Es gab eine Zeit, da kam N. regelmäßig nach Düsseldorf um Freunde zu besuchen. Mindestens einmal monatlich landete er auf dem Kölner Flughafen, in der Hand eine kleine Reisetasche. Wobei das der falsche Begriff ist, „Provianttasche“ träfe es besser. Denn stets brachte er Schinken und Salami, Pecorino und Bottarga, Mirto und ähnliches mit. Das waren nicht bloße Souvenirs, das waren für ihn unabdingbare Zutaten für seine Küche. Denn er kam immer nach Deutschland, um für uns zu kochen. Und das ging für ihn nur mit „prodotti sardi – rigorosamente“ – das wurde zum geflügeltem Begriff im Freundeskreis, spätestens als er anfing auch sardische Eier zu transportieren.
N. kochte häufig auch in unserer Küche und an eine Begebenheit erinnere ich mich auch heute noch jeden Monat, sie ist in besonderer Erinnerung geblieben. Es ging um Spaghetti AOP. Ich stand mit ihm am Herd. Jeder die gleiche Pfanne, jeder die gleichen Zutaten, jeder die gleichen Nudeln. Wir kochten zusammen wie ein Ballett. Aber…..es ging darum, wessen Pasta denn nun besser schmecken würde. Natürlich waren die vom Profi besser, für mich bis heute darin begründet, dass er die Pasta eleganter durch die Pfanne wirbeln konnte, einhändig, lässig,souverän, während ich das damals noch ein wenig ungelenk nachzuahmen versuchte.

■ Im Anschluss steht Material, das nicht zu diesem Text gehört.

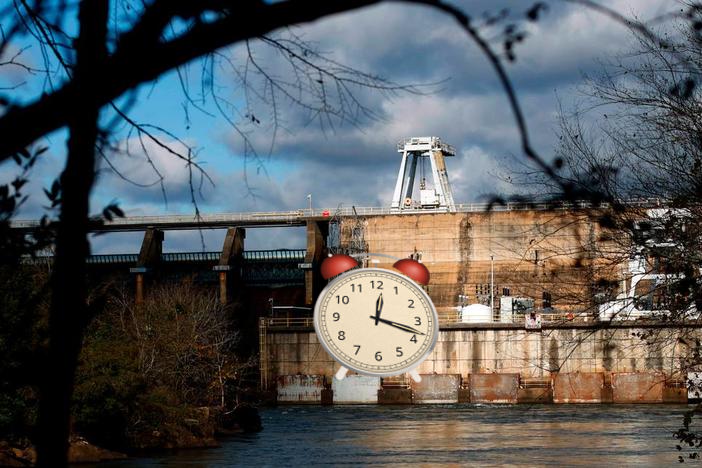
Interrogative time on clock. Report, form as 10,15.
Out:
12,18
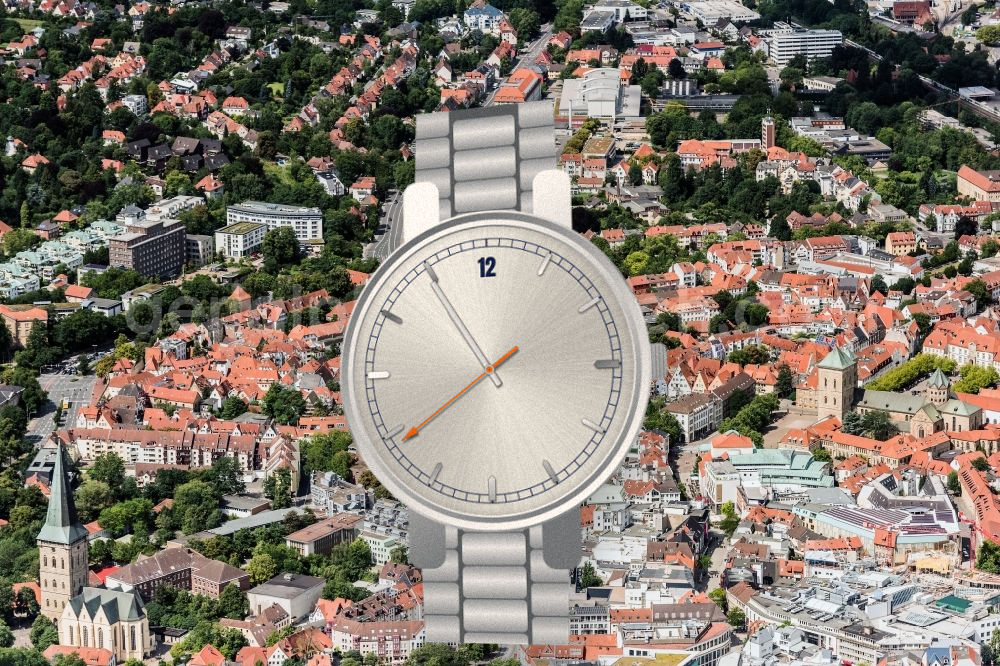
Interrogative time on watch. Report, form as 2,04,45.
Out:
10,54,39
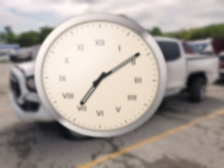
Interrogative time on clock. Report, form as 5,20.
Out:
7,09
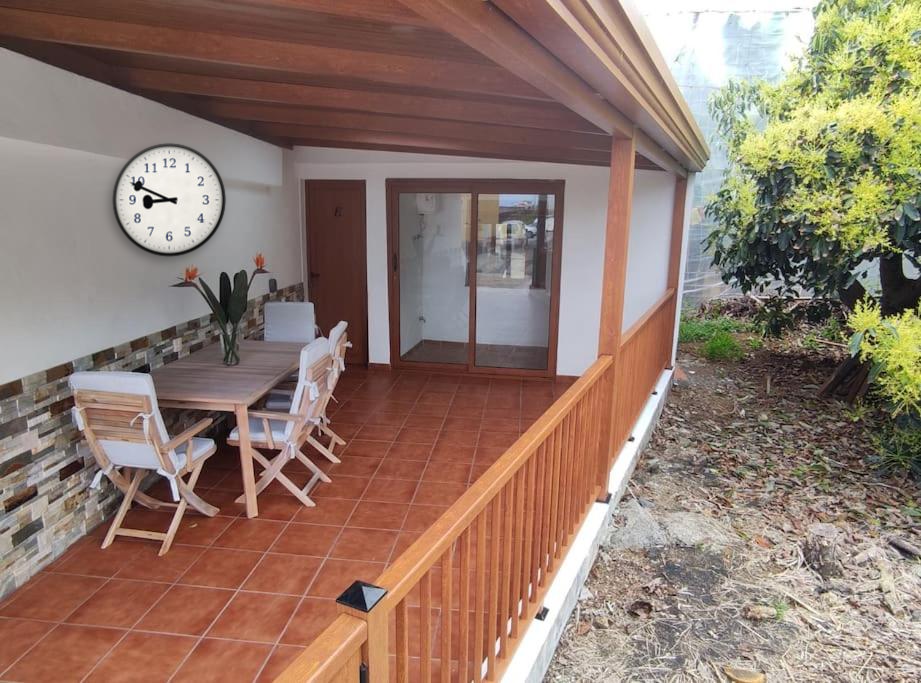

Ein Jahr später: Er holte uns vom Flughafen Olbia mit seinem neuen Transporter ab. Sichtlich stolz raste er in italienische Manier in Richtung seines Heimatdorfes, er müsse unbedingt einen Cafe trinken und den gäbe es nur in einem Laden im Nebenort direkt am Meer. Gut, der Cafe war ok, hätte aber nicht diese Strecke bedurft. Dabei ging es ihm um was ganz anderes. Denn die nächste Bucht, so erzählte er aufgeregt, sei die, wo es die besten Ricci die Mare gäbe. Und die müsse er heute seinem Vater noch besorgen. Also fuhr er mit uns in die nächste Bucht. Mit dem Bus direkt bis an die Wasserkante. Ein Sarde macht so gut wie nichts zu Fuss. Aus seinem Transporter holte er Gummistiefel, die ihm bis zum Ende seiner Oberschenkel reichten und einen Bambusstab, an dessen Spitze ein Metalldorn befestigt war. Er schnallte sich einen Korb auf den Rücken und watete in das immer noch türkisfarbene Wasser. Hin und wieder stieß er mit seinem Stock auf den Boden und warf die dunklen Stacheltiere in den Korb.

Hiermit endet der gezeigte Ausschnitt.